基金Supported by Shandong Province Natural Science Foundation of China(ZR2013CQ006)
文摘ORF2 gene fragment was amplified from Porcine circovirus type 2( PCV2) Shandong isolates by PCR,homology analysis and genotype identification were conducted on PCV2 ORF2 gene combining with the sequences listed in Gen Bank. The dominating popular genotype of PCV2 in Shandong Province was developed and the gene genetic variation characteristics of PCV2 was discussed. Specific PCR primers were designed and synthesized according to the differences among PCV2 genetypes,PCV2 gene identification PCR detection was established,and feasibility of the method was evaluated from the respects of sensitivity,specificity and repeatability,etc A total of 28 PCV2 ORF2 complete genes were obtained including 4 PCV2 a isolates,21 PCV2 b isolates and 3 PCV2 d isolates,indicating that the dominating popular genotype of PCV2 in Shandong Province was PCV2 b.

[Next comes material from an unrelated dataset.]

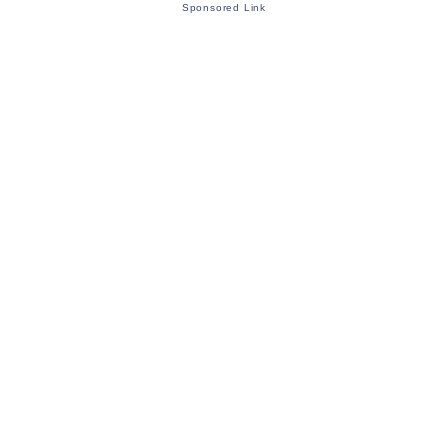
Sponsored Link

Analysis on gene homology showed that homology of isolates in different regions from2000 to 2012 was 90. 5%- 99. 8%,amino acid sites sequences existed in different genotypes of PCV2 were different. Fragments amplified by the established PCR method were 341 bp and 177 bp,the lowest content of DNA could be detected was 5 ng / μL. Specific test results showed that the DNA amplifications on PCV2 a and PCV2 b were both positive,while amplifications on Porcine circovirus virus 1( PCV1),Porcine reproductive and respiratory syndrome virus( PRRSV),Pseudorabies virus( PRV),Porcine parvovirus( PPV),Classical swine fever virus( CSFV),Japanese encephalitis virus( JEV) and Escherichia coli( E. coli) were all negative,all the tests were conducted for 10 times,and the results were consistent. Test results indicated that the established PCR method had good specificity and repeatability,which could be applied to the identification of PCV2 genotypes.